Dilma, Temer e o Congresso foram avisados várias vezes nos últimos 42 meses sobre os riscos de paralisação do país. Ninguém se mexeu. Deu nisso que está aí
É farta a
documentação demonstrando que Dilma, Temer, governadores estaduais e o
Congresso passaram os últimos 42 meses, literalmente, enrolando na discussão de
alternativas para o setor de transporte de cargas. O custo da letargia será um
bilionário subsídio, socializado pelo aumento de tributos no curto prazo. No
domingo, 26 de outubro de 2014, quando Dilma foi reeleita, o problema já
dormitava em sua mesa no Planalto. Nem prestou atenção, até porque vivia um
paradoxal “luto” da vitória, segundo a descrição feita pelo aliado Lula, no
livro “A verdade vencerá”: “A sensação que tive foi de que ela não tinha
gostado de ganhar.” Ambos governaram segurando os preços da Petrobras.
Ela
demorou a reagir. Em fevereiro de 2015 houve bloqueio de rodovias, sob a
alegação de que mais de 90% do frete entre São Paulo e Nordeste estavam sendo
consumidos no custo de óleo diesel, pedágio e manutenção dos veículos. Dilma
autorizou Miguel Rossetto (PT-RS), chefe da Secretaria de Governo, a receber
representantes do setor. Depois do carnaval. Duas
semanas depois, sancionou em ato fechado a Lei dos Caminhoneiros, aprovada pelo
Congresso. Rossetto tratou-a como dádiva pela “liberação das rodovias”. A lei
previa coisas não efetivadas, como isenção de pedágio para caminhão vazio —
anunciada de novo no último domingo, agora ao custo de R$ 50 milhões mensais.
Nada
aconteceu nos oito meses seguintes de 2015, além de três reuniões, a última num
certo “Departamento de Diálogos Sociais” do Planalto.
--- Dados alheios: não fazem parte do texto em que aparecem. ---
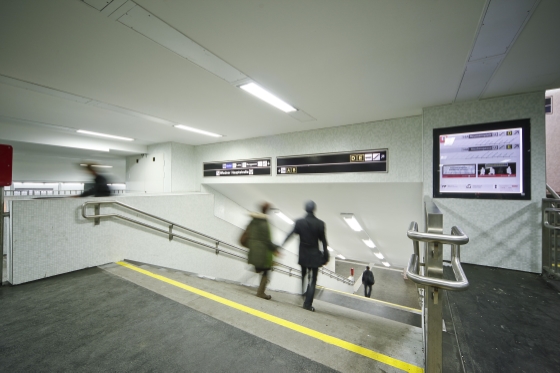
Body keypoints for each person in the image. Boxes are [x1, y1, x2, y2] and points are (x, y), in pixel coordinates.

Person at [283, 200, 329, 312]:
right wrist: (326, 254)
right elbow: (324, 241)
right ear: (314, 209)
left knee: (303, 274)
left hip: (303, 253)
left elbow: (291, 234)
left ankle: (303, 293)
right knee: (313, 279)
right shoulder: (320, 223)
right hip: (314, 254)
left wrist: (281, 244)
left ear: (305, 209)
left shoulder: (299, 222)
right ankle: (307, 304)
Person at [243, 202, 279, 300]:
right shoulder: (265, 224)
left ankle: (255, 273)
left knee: (260, 268)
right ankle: (261, 292)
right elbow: (267, 241)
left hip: (253, 251)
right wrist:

Até que na terça-feira 9
de novembro, caminhões pararam em 14 estados. José Eduardo Cardozo (PT-SP),
ministro da Justiça, anunciou aumento de multa por bloqueio. Os
protestos voltaram em janeiro de 2016. Dilma acenou com uso da força: “Meu
governo não ficará quieto”. Cardozo enxergou “vários crimes”, e o ministro dos
Transportes, César Borges (DEM-BA), viu conspiração. As conversas só foram
retomadas em abril, cinco semanas antes do afastamento de Dilma da Presidência. Em
agosto, sob Temer, caminhoneiros se queixaram no Senado dos compromissos não
cumpridos. Repetiram advertências sobre “parar o país”. Promessas legislativas
adormeciam.
Quando
Temer completou o primeiro ano no Planalto, transportadoras paulistas
divulgaram um video sobre como fazer “a sociedade entrar em colapso”. O governo
atravessou os 19 meses seguintes fingindo que o problema não existia. Na
quinta-feira 5 de outubro de 2017, chegou outra advertência à Casa Civil. Temer
foi visitar a base espacial, no Maranhão. E o chefe da Casa Civil, Eliseu
Padilha (PMDB-RS), foi para casa, em Porto Alegre, em voo da FAB por “motivo de
segurança”.
Passaram-se
sete meses. No último 14 de maio, novo documento chegou ao Planalto. Nele,
pedia-se que “o governo leve mais a sério!!!” Ameaçava-se: “Imagine o Brasil
ficar sem transporte por uma semana, ou mais???” Temer e Padilha estavam
dedicados à campanha “O Brasil voltou, 20 anos em 2”. E o chefe da Secretaria
de Governo, Carlos Marun (PMDB-MS), curtia Nova York. Novo
aviso aterrissou no palácio 48 horas depois: “É altamente inflamável, como
palha seca”. Indicava até a data (21/5) dos protestos. Nesse enredo de 42 meses
ninguém se mexeu na máquina de 53 mil órgãos, com mais de 49.500 chefes,
espalhados por 1.400 cidades. Deu nisso aí.